Des scientifiques développent une nouvelle technique de microscopie

Un groupe de chercheurs dirigé par Brett Hokr de l’Université A&M du Texas a démontré qu’une nouvelle technique émergente, connue sous le nom d’émission aléatoire de laser Raman, peut produire une source de lumière stroboscopique brillante et sans tache, avec une application potentielle en microscopie à grande vitesse.

Les scientifiques ont démontré comment une source de lumière stroboscopique à bande étroite pour l'imagerie sans chatoiement a le potentiel de révéler des formes de vie microscopiques. Crédit image : Groupe de recherche Matériaux pour applications microélectroniques / TU Bergakademie Freiberg.

Les scientifiques ont démontré comment une source de lumière stroboscopique à bande étroite pour l’imagerie sans chatoiement a le potentiel de révéler des formes de vie microscopiques. Crédit image : Groupe de recherche Matériaux pour applications microélectroniques / TU Bergakademie Freiberg.

Le laser Raman aléatoire permet à un matériau diffus, comme une poudre, d’émettre de la lumière laser.

Contrairement aux lasers traditionnels qui fonctionnent en faisant rebondir les photons dans une cavité laser, le laser Raman aléatoire se produit lorsque la lumière rebondit entre les particules de poudre suffisamment longtemps pour que l’amplification se produise.

L’émission laser Raman aléatoire est une émission pulsée avec une durée temporelle à l’échelle de la nanoseconde unique et dans un spectre étroit d’environ 0,1 nanomètre, qui peut émettre un million de fois plus de photons par unité de temps par unité de longueur d’onde que toute autre source de lumière conventionnelle, et devrait avoir une intensité suffisante pour permettre aux scientifiques d’acquérir une image fluorescente bidimensionnelle complète en une seule impulsion du laser.

“Le laser Raman aléatoire est différent de toute autre source de lumière laser existante. Nous avons découvert que l’émission laser Raman aléatoire présente un faible niveau de cohérence spatiale. L’émission peut être utilisée pour produire une image de qualité sans speckle à grand champ avec un temps d’impulsion de l’ordre de la nanoseconde”, explique Hokr.

“Cette nouvelle source lumineuse brillante, rapide, à bande étroite et à faible cohérence ouvre la porte à de nombreuses nouvelles applications passionnantes en bio-imagerie, telles que la microscopie à grande vitesse et à grand champ.”

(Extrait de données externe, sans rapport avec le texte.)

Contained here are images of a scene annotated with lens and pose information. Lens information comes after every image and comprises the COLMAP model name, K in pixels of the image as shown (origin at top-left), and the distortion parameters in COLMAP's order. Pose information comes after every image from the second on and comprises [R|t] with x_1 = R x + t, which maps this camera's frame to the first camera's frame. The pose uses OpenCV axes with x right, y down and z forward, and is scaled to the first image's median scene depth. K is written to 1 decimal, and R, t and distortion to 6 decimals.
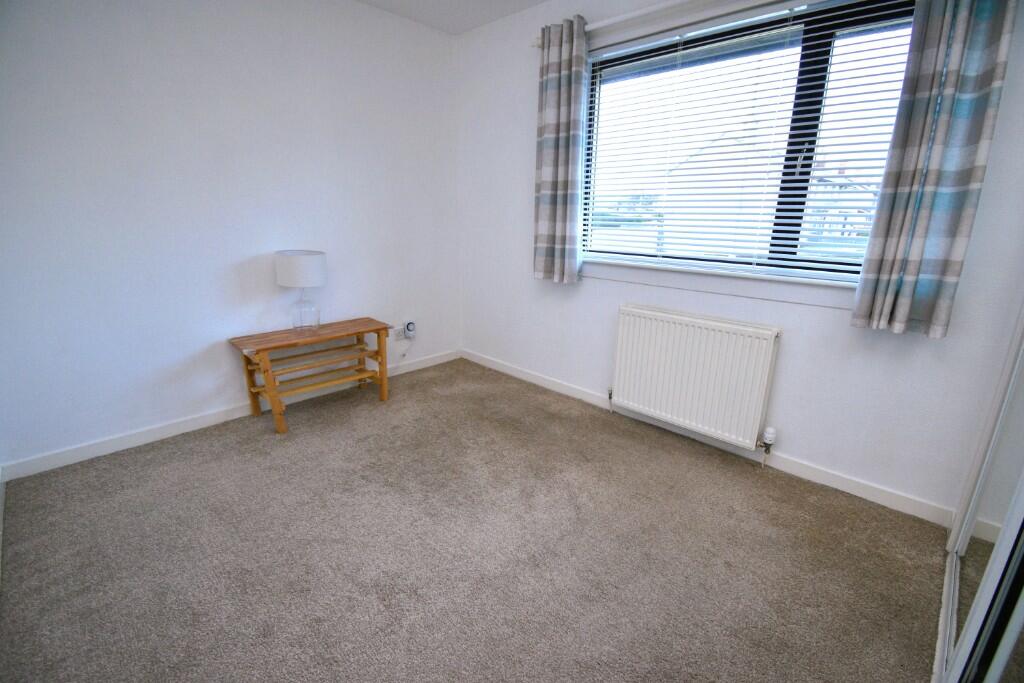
lens RADIAL K [[448.9, 0, 512.0], [0, 448.9, 341.5], [0, 0, 1]] dist [0.019072, -0.022463]
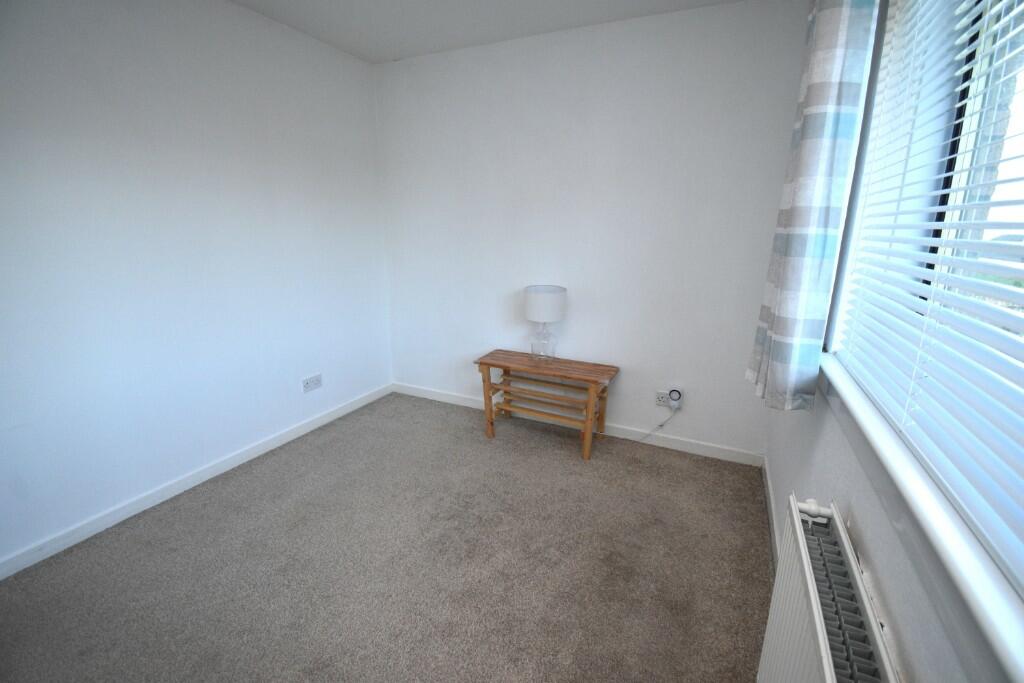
lens RADIAL K [[448.9, 0, 512.0], [0, 448.9, 341.5], [0, 0, 1]] dist [0.019072, -0.022463]
pose [[0.327216, 0.223894, -0.918042, 0.469777], [-0.271017, 0.952946, 0.135808, -0.184642], [0.905251, 0.204366, 0.372498, 0.514226]]
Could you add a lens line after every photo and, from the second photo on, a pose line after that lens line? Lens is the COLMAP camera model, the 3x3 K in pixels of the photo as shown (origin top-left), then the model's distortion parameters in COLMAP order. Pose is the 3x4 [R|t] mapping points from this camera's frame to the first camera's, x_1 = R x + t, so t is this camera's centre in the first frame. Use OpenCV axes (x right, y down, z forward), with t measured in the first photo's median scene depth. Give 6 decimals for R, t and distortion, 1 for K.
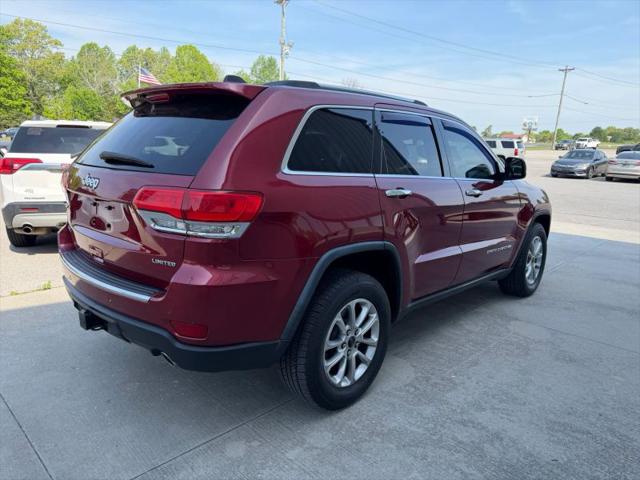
lens RADIAL K [[454.5, 0, 318.6], [0, 454.5, 242.9], [0, 0, 1]] dist [0.017425, -0.023034]
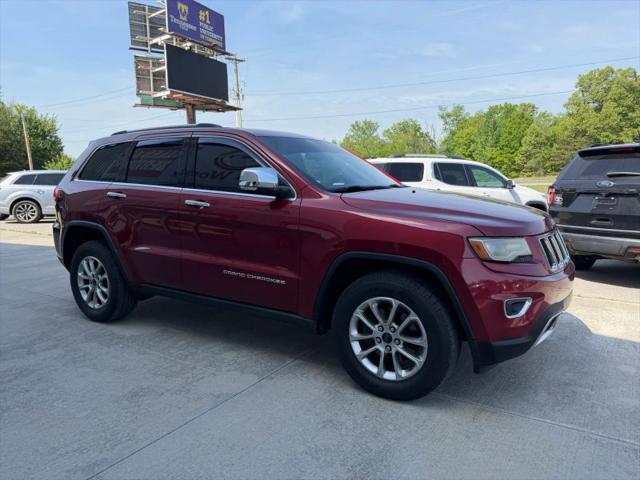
lens RADIAL K [[454.5, 0, 323.6], [0, 454.5, 240.8], [0, 0, 1]] dist [0.017425, -0.023034]
pose [[0.198830, 0.102028, -0.974709, 1.844745], [-0.188076, 0.980053, 0.064222, -0.195694], [0.961818, 0.170550, 0.214053, 1.418914]]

Hokr et ses collègues de l’université Baylor, de TASC Inc, de Nanohmics, Inc. et du laboratoire de recherche de l’armée de l’air américaine, ont effectué la première mesure de cohérence spatiale du laser Raman aléatoire de deux manières : tout d’abord en utilisant un montage classique connu sous le nom d’expérience de la double fente de Young.

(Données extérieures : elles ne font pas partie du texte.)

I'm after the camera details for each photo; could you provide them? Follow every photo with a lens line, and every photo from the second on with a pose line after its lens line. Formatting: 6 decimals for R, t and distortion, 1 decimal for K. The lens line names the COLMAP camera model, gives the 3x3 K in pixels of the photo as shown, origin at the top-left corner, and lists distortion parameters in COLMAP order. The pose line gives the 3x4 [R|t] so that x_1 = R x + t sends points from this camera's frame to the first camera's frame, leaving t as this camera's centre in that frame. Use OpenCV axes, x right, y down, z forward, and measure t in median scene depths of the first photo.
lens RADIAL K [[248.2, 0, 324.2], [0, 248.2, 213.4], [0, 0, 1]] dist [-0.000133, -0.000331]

Du sulfate de baryum a été pompé avec des impulsions laser de 530 microjoules et 50 picosecondes pour générer un effet laser aléatoire qui a ensuite traversé une double fente, et l’équipe a capturé des images des motifs d’interférence.

Les chercheurs ont observé que ces motifs d’interférence étaient à peine discernables, indiquant un très faible degré de cohérence spatiale.

Pour quantifier davantage la cohérence spatiale globale, les scientifiques ont mesuré ce que l’on appelle le rapport de contraste de speckle, qui évalue les propriétés statistiques de l’émission.

Ces mesures ont permis de confirmer la présence d’un faible niveau de cohérence.

Pour démontrer davantage que cette faible cohérence conduit réellement à une image sans chatoiement, ils ont produit une image microscopique pleine image, sans chatoiement, montrant la formation d’une bulle de cavitation à partir de mélanosomes à partir d’une impulsion laser de plusieurs nanosecondes à un rayonnement de 1 064 nanomètres.

Les résultats seront présentés le 12 mai à la conférence CLEO 2015 : Conférence sur les lasers et l’électro-optique. à San Jose, en Californie.